*DATASET EXCERPTS*:
· · · · · · ·
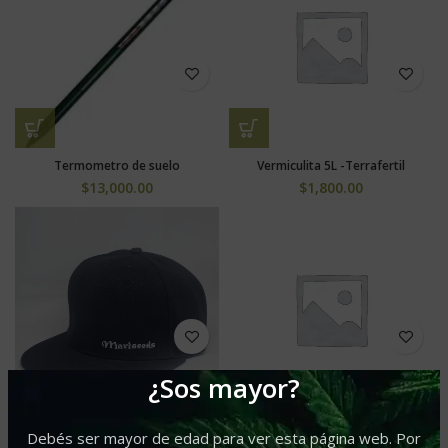
Termometro de suelo
Vermiculita 5L -Terrafertil
$
13,000.00
$
1,800.00
¿Sos mayor?
Gorra Diseño Chala Negra
Frasco Calabera Grande -kiif it
Debés ser mayor de edad para ver esta página web. Por
fresh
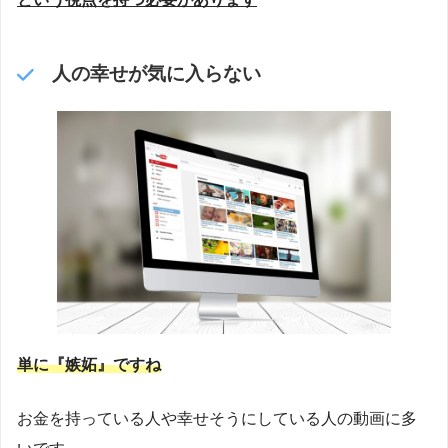
人の幸せが気に入らない
単に『嫉妬』ですね
お金を持っている人や幸せそうにしている人の動画に多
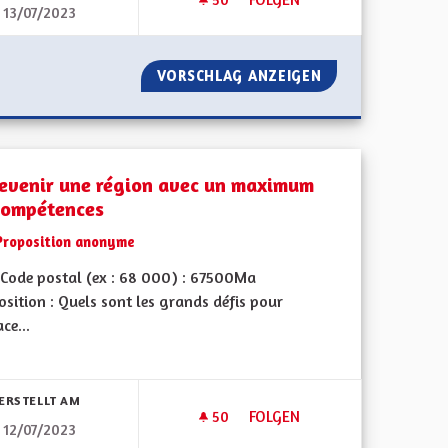
13/07/2023
ANDATS
PARLEMENT CITOYEN DE LA C
NOMBRE DE MANDATS
VORSCHLAG ANZEIGEN
PARLEMENT CITO
evenir une région avec un maximum
compétences
Proposition anonyme
Code postal (ex : 68 000) : 67500Ma
sition : Quels sont les grands défis pour
ace...
bnisse nach Kategorie filtern:
ERSTELLT AM
50
50 FOLLOWER
FOLGEN
12/07/2023
ESTAURER L’ATTRACTIVITÉ DE L’ALSACE
REDEVENIR UNE RÉGION AVE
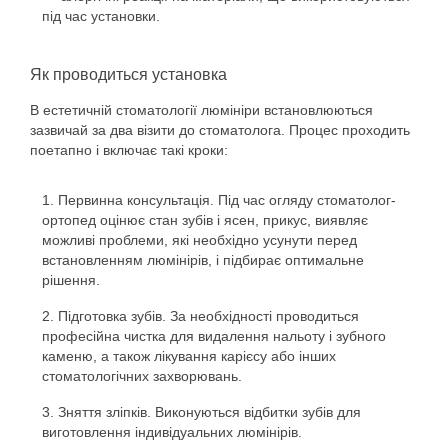
під час установки.
Як проводиться установка
В
естетичній стоматології люмініри
встановлюються
зазвичай за два візити до стоматолога. Процес проходить
поетапно і включає такі кроки:
Первинна консультація. Під час огляду стоматолог-
ортопед оцінює стан зубів і ясен, прикус, виявляє
можливі проблеми, які необхідно усунути перед
встановленням люмінірів, і підбирає оптимальне
рішення.
Підготовка зубів. За необхідності проводиться
професійна чистка для видалення нальоту і зубного
каменю, а також лікування карієсу або інших
стоматологічних захворювань.
Зняття зліпків. Виконуються відбитки зубів для
виготовлення індивідуальних люмінірів.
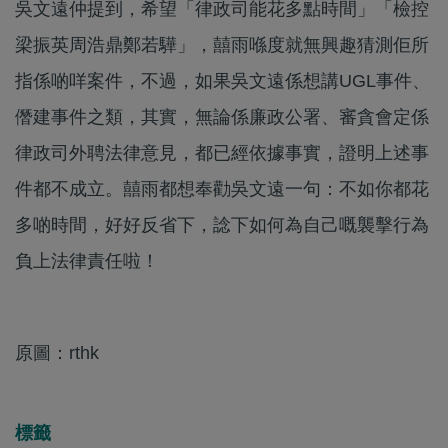
吳文遠仲提到，希望「律政司能花多點時間」「檢控
梁振英周浩鼎鄭若驊」，囍雨喺度就無興趣猜測佢所
指係啲咩案件，不過，如果吳文遠係想講UGL事件、
僭建事件之類，其實，無論係廉政公署、審貪會定係
律政司外聘法律意見，都已經依據事實，證明上述事
件都不成立。囍雨都想奉勸吳文遠一句：不如你都花
多啲時間，好好反省下，諗下如何為自己嘅襲擊行為
負上法律責任啦！
原圖：rthk
標籤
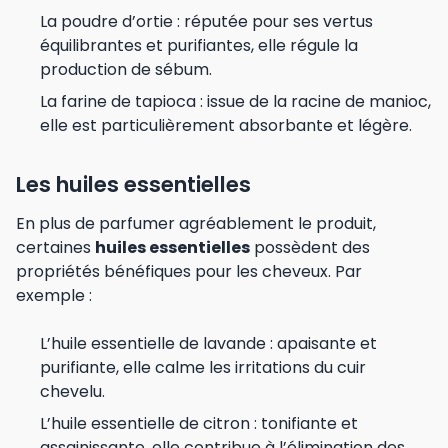
La poudre d’ortie : réputée pour ses vertus
équilibrantes et purifiantes, elle régule la
production de sébum.
La farine de tapioca : issue de la racine de manioc,
elle est particulièrement absorbante et légère.
Les huiles essentielles
En plus de parfumer agréablement le produit,
certaines
huiles essentielles
possèdent des
propriétés bénéfiques pour les cheveux. Par
exemple :
L’huile essentielle de lavande : apaisante et
purifiante, elle calme les irritations du cuir
chevelu.
L’huile essentielle de citron : tonifiante et
assainissante, elle contribue à l’élimination des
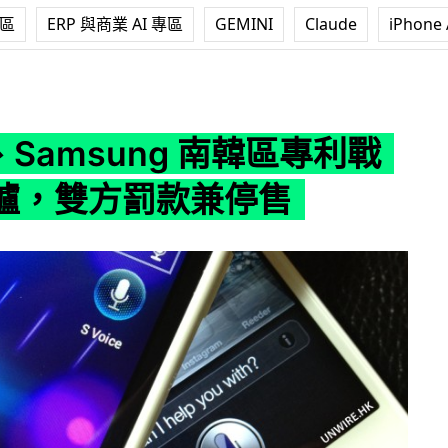
專區
ERP 與商業 AI 專區
GEMINI
Claude
iPhone 
sung 南韓區專利戰戰果出爐，雙方罰款兼停售
e、Samsung 南韓區專利戰
爐，雙方罰款兼停售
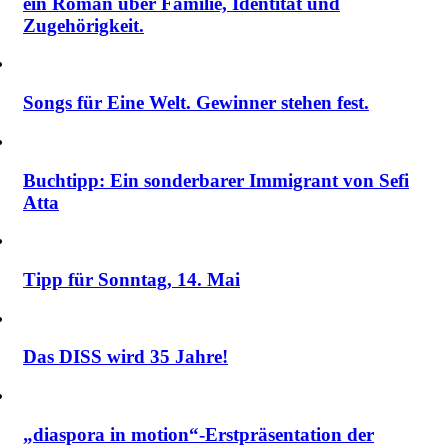
ein Roman über Familie, Identität und
Zugehörigkeit.
Songs für Eine Welt. Gewinner stehen fest.
Buchtipp: Ein sonderbarer Immigrant von Sefi
Atta
Tipp für Sonntag, 14. Mai
Das DISS wird 35 Jahre!
„diaspora in motion“-Erstpräsentation der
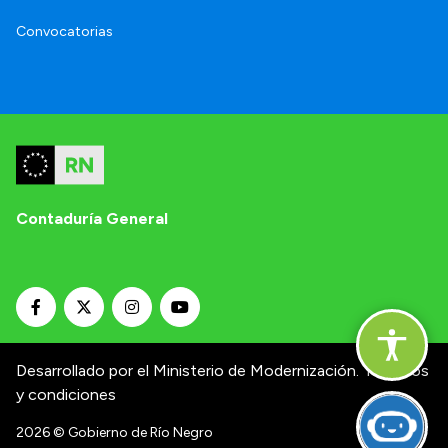
Convocatorias
Contaduría General
Desarrollado por el Ministerio de Modernización.
Términos
y condiciones
2026
© Gobierno de Río Negro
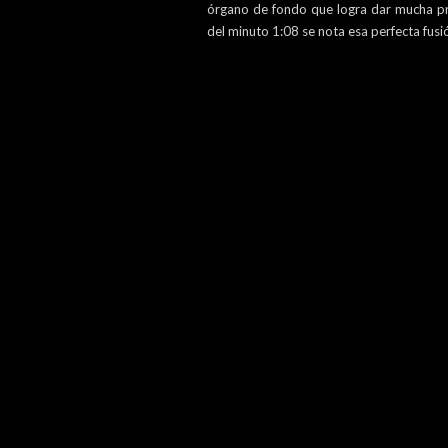
órgano de fondo que logra dar mucha pro
del minuto 1:08 se nota esa perfecta fusió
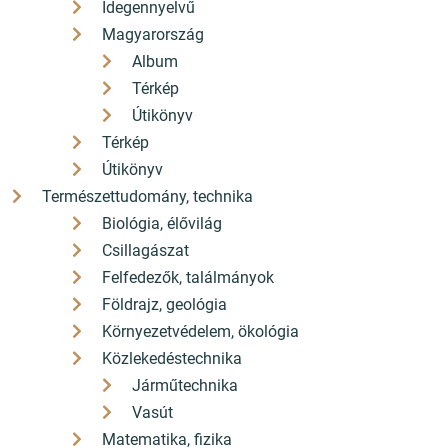
Idegennyelvű
Magyarország
Album
Térkép
Útikönyv
Térkép
Útikönyv
Természettudomány, technika
Biológia, élővilág
Csillagászat
Felfedezők, találmányok
Földrajz, geológia
Környezetvédelem, ökológia
Közlekedéstechnika
Járműtechnika
Vasút
Matematika, fizika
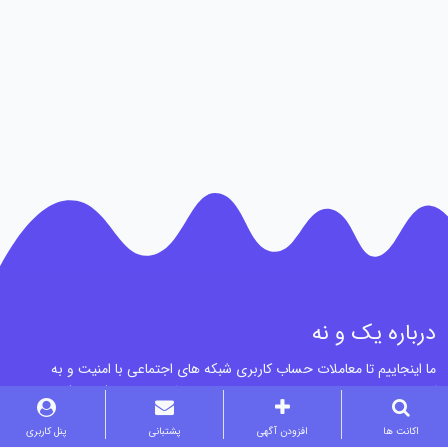
درباره یک و نه
ما اینجاییم تا معاملات حساب کاربری شبکه های اجتماعی با امنیت و به
آسونی انجام بشن. خرید و فروش اکانت اینستاگرام، توییتر (ایکس) و کانال و
گروه تلگرام با چند کلیک در یک و نه انجام میشه.
اکانت ها
افزودن آگهی
پشتبانی
پنل کاربری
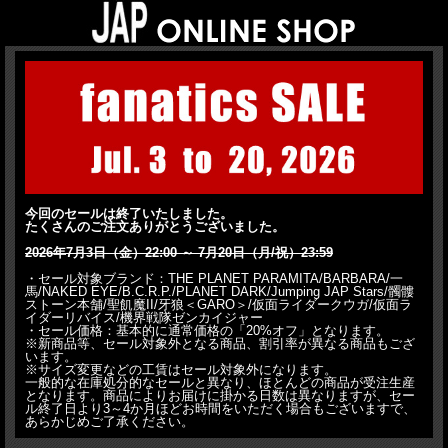
今回のセールは終了いたしました。
たくさんのご注文ありがとうございました。
2026年7月3日（金）22:00 ～ 7月20日（月/祝）23:59
・セール対象ブランド：THE PLANET PARAMITA/BARBARA/一
馬/NAKED EYE/B.C.R.P./PLANET DARK/Jumping JAP Stars/髑髏
ストーン本舗/聖飢魔II/牙狼＜GARO＞/仮面ライダークウガ/仮面ラ
イダーリバイス/機界戦隊ゼンカイジャー
・セール価格：基本的に通常価格の「20%オフ」となります。
※新商品等、セール対象外となる商品、割引率が異なる商品もござ
います。
※サイズ変更などの工賃はセール対象外になります。
一般的な在庫処分的なセールと異なり、ほとんどの商品が受注生産
となります。商品によりお届けに掛かる日数は異なりますが、セー
ル終了日より3～4か月ほどお時間をいただく場合もございますで、
あらかじめご了承ください。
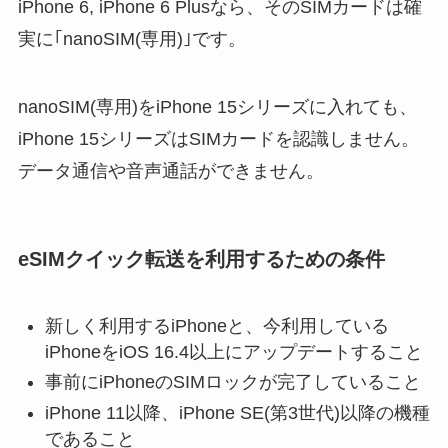
iPhone 6, iPhone 6 Plusなら、そのSIMカードは確
実に｢nanoSIM(専用)｣です。
nanoSIM(専用)をiPhone 15シリーズに入れても、
iPhone 15シリーズはSIMカードを認識しません。
データ通信や音声通話ができません。
eSIMクイック転送を利用するための条件
新しく利用するiPhoneと、今利用している
iPhoneをiOS 16.4以上にアップデートすること
事前にiPhoneのSIMロックが完了していること
iPhone 11以降、iPhone SE(第3世代)以降の機種
であること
· · · · · · ·
*YOUR INSTRUCTIONS*: When a line in the listing includes the word "pour", report that line in full.

*YOUR RESPONSE*:
sition : Quels sont les grands défis pour
La poudre d’ortie : réputée pour ses vertus
propriétés bénéfiques pour les cheveux. Par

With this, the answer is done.